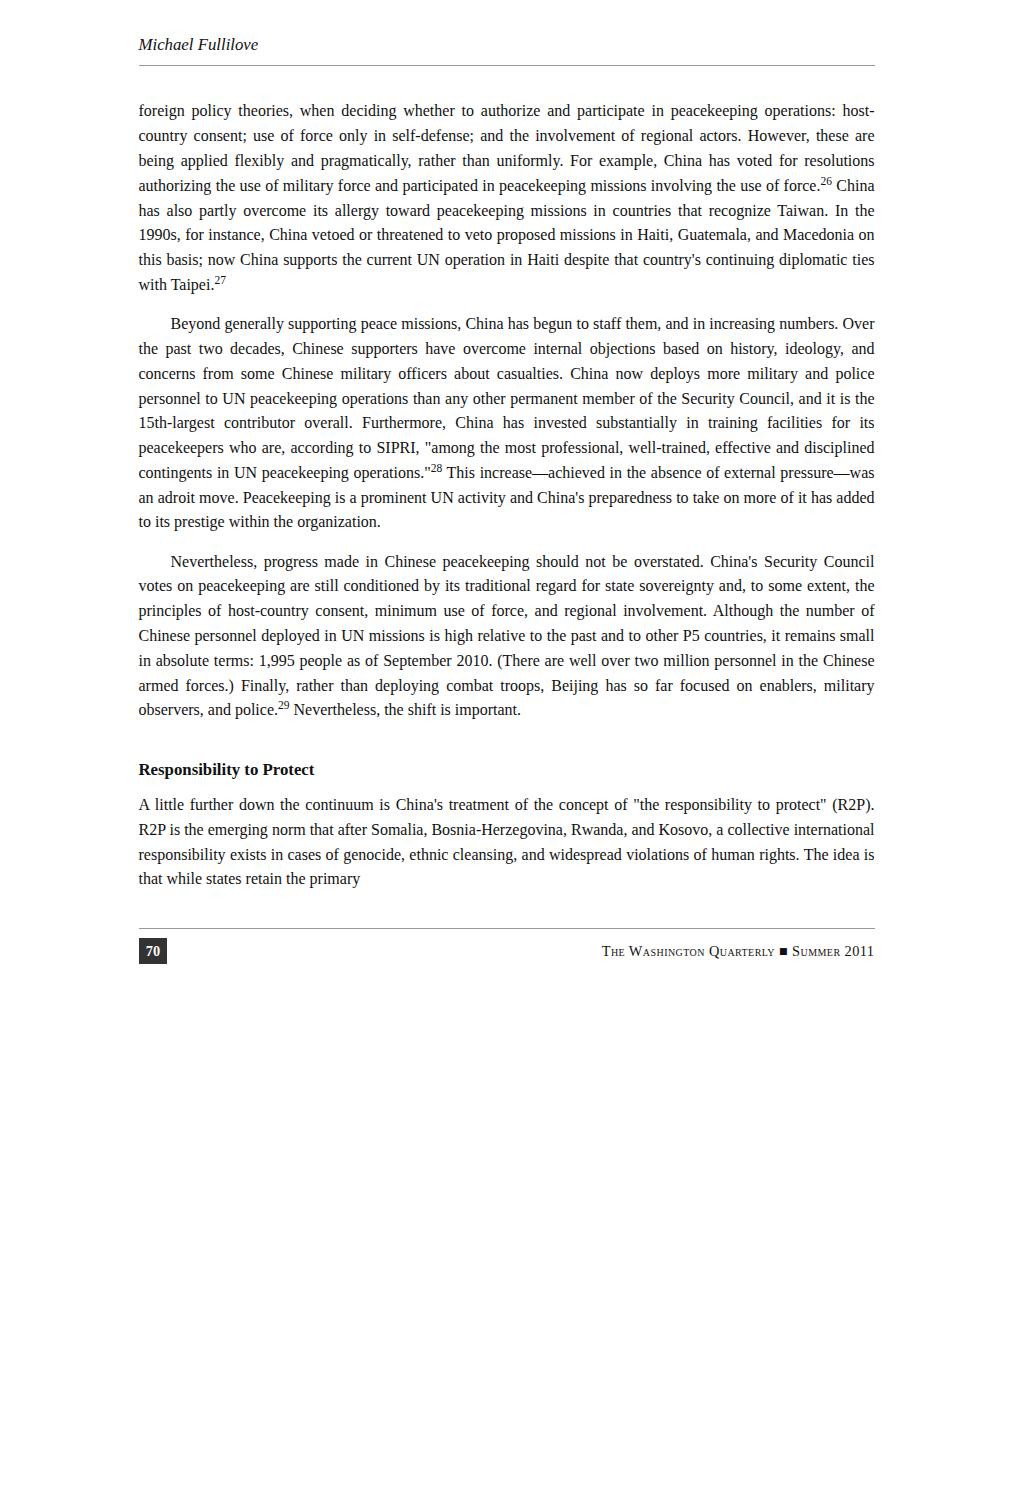Michael Fullilove
foreign policy theories, when deciding whether to authorize and participate in peacekeeping operations: host-country consent; use of force only in self-defense; and the involvement of regional actors. However, these are being applied flexibly and pragmatically, rather than uniformly. For example, China has voted for resolutions authorizing the use of military force and participated in peacekeeping missions involving the use of force.26 China has also partly overcome its allergy toward peacekeeping missions in countries that recognize Taiwan. In the 1990s, for instance, China vetoed or threatened to veto proposed missions in Haiti, Guatemala, and Macedonia on this basis; now China supports the current UN operation in Haiti despite that country's continuing diplomatic ties with Taipei.27
Beyond generally supporting peace missions, China has begun to staff them, and in increasing numbers. Over the past two decades, Chinese supporters have overcome internal objections based on history, ideology, and concerns from some Chinese military officers about casualties. China now deploys more military and police personnel to UN peacekeeping operations than any other permanent member of the Security Council, and it is the 15th-largest contributor overall. Furthermore, China has invested substantially in training facilities for its peacekeepers who are, according to SIPRI, "among the most professional, well-trained, effective and disciplined contingents in UN peacekeeping operations."28 This increase—achieved in the absence of external pressure—was an adroit move. Peacekeeping is a prominent UN activity and China's preparedness to take on more of it has added to its prestige within the organization.
Nevertheless, progress made in Chinese peacekeeping should not be overstated. China's Security Council votes on peacekeeping are still conditioned by its traditional regard for state sovereignty and, to some extent, the principles of host-country consent, minimum use of force, and regional involvement. Although the number of Chinese personnel deployed in UN missions is high relative to the past and to other P5 countries, it remains small in absolute terms: 1,995 people as of September 2010. (There are well over two million personnel in the Chinese armed forces.) Finally, rather than deploying combat troops, Beijing has so far focused on enablers, military observers, and police.29 Nevertheless, the shift is important.
Responsibility to Protect
A little further down the continuum is China's treatment of the concept of "the responsibility to protect" (R2P). R2P is the emerging norm that after Somalia, Bosnia-Herzegovina, Rwanda, and Kosovo, a collective international responsibility exists in cases of genocide, ethnic cleansing, and widespread violations of human rights. The idea is that while states retain the primary
70 The Washington Quarterly ■ Summer 2011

※ ※ ※

◆ What you will do ◆
Leaving images out, please output every line of the data exactly.

◆ Output of the exercise ◆
Michael Fullilove
foreign policy theories, when deciding whether to authorize and participate in peacekeeping operations: host-country consent; use of force only in self-defense; and the involvement of regional actors. However, these are being applied flexibly and pragmatically, rather than uniformly. For example, China has voted for resolutions authorizing the use of military force and participated in peacekeeping missions involving the use of force.26 China has also partly overcome its allergy toward peacekeeping missions in countries that recognize Taiwan. In the 1990s, for instance, China vetoed or threatened to veto proposed missions in Haiti, Guatemala, and Macedonia on this basis; now China supports the current UN operation in Haiti despite that country's continuing diplomatic ties with Taipei.27
Beyond generally supporting peace missions, China has begun to staff them, and in increasing numbers. Over the past two decades, Chinese supporters have overcome internal objections based on history, ideology, and concerns from some Chinese military officers about casualties. China now deploys more military and police personnel to UN peacekeeping operations than any other permanent member of the Security Council, and it is the 15th-largest contributor overall. Furthermore, China has invested substantially in training facilities for its peacekeepers who are, according to SIPRI, "among the most professional, well-trained, effective and disciplined contingents in UN peacekeeping operations."28 This increase—achieved in the absence of external pressure—was an adroit move. Peacekeeping is a prominent UN activity and China's preparedness to take on more of it has added to its prestige within the organization.
Nevertheless, progress made in Chinese peacekeeping should not be overstated. China's Security Council votes on peacekeeping are still conditioned by its traditional regard for state sovereignty and, to some extent, the principles of host-country consent, minimum use of force, and regional involvement. Although the number of Chinese personnel deployed in UN missions is high relative to the past and to other P5 countries, it remains small in absolute terms: 1,995 people as of September 2010. (There are well over two million personnel in the Chinese armed forces.) Finally, rather than deploying combat troops, Beijing has so far focused on enablers, military observers, and police.29 Nevertheless, the shift is important.
Responsibility to Protect
A little further down the continuum is China's treatment of the concept of "the responsibility to protect" (R2P). R2P is the emerging norm that after Somalia, Bosnia-Herzegovina, Rwanda, and Kosovo, a collective international responsibility exists in cases of genocide, ethnic cleansing, and widespread violations of human rights. The idea is that while states retain the primary
70 The Washington Quarterly ■ Summer 2011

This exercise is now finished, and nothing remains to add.